UK M&A market remain stable in 2017 as domestic deals mushroom
UK mergers and acquisitions shrank slightly in 2017, though the number of domestic deals rose to a nine-year high with a total value that almost doubled year-on-year to £51bn as companies prepared for the post-Brexit unknown.
The value of M&A deals involving UK companies agreeing acquisitions or being taken over fell by just 0.7% to $375bn (£278bn), data from Thomson Reuters revealed, while the value of agreed global deals contracted 1.4% to $3.5trn.
UK-on-UK action mushroomed to 1,681 deals in 2017, the most since 2008, up from 1,480 the prior year, with the valuation of domestic-only deals shooting up to $68bn from $34.3bn, a rise of almost 99% in dollar terms. If calculating exchange rates, in pound terms the value of deals rose 82% to £51bn from £28bn if using the exchange rate from December 2016.

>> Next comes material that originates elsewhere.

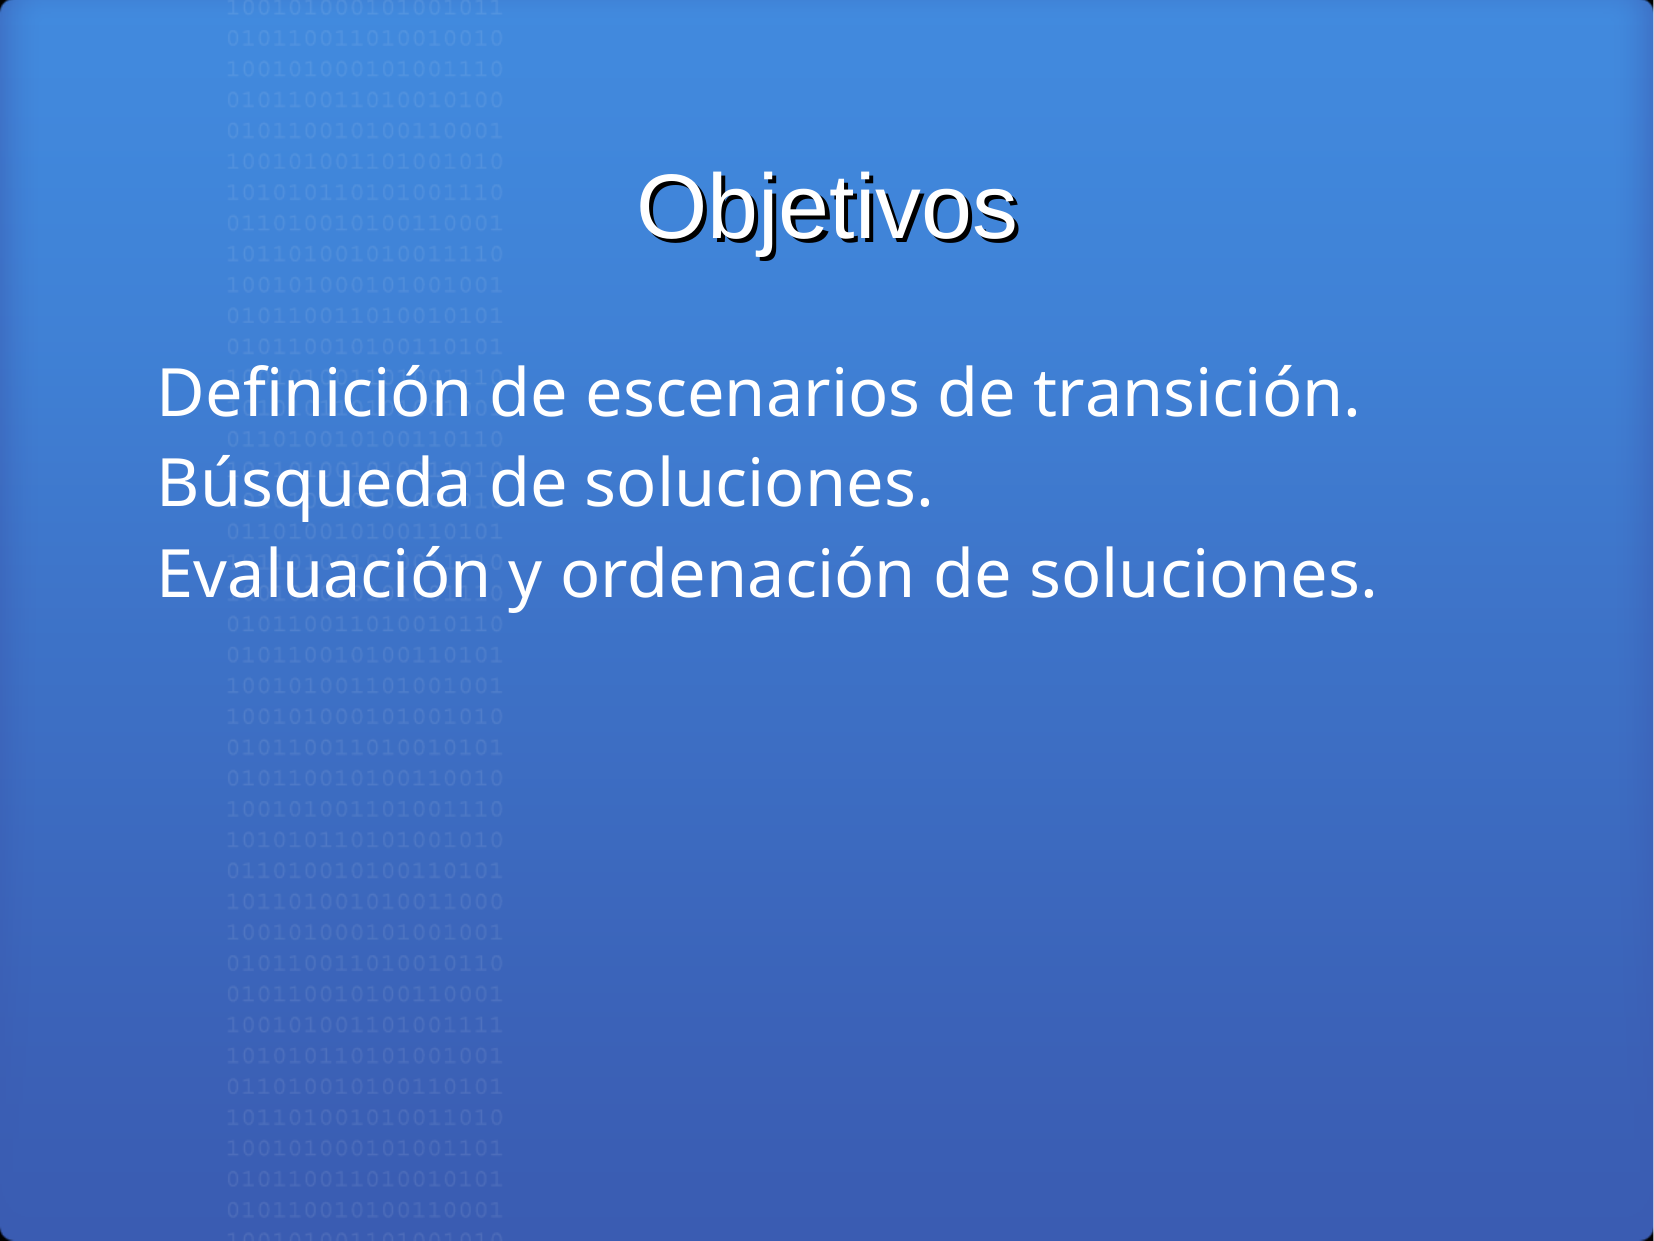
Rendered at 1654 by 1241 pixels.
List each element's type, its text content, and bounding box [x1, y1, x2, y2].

The increase in domestic M&A came amid a fall in both inbound and outbound UK deal volumes; the value of deals involving overseas companies taking over British firms slipped 12.9% to $115.1bn as overseas deals by UK outfits fell 9.4% to $112.5bn.
Rival research last month from Baker McKenzie and Oxford Economics calculated completed M&A activity worldwide in 2017 will hit $2.6trn and rise to $3.2trn in 2018.
Next year will mark a “cyclical peak” for several macroeconomic and financial deal drivers, the research said, which will push the increase in M&A activity.
In the global IPO market, Oxford Economics predicted values will climb to a cyclical peak of $290bn in 2018, a near record-breaking number, from the $187bn in 2017. The forecast for 2018 is a little higher than the previous cyclical peak of $276bn in 2014, but remains below the $300bn-plus raised during the previous peak in 2010.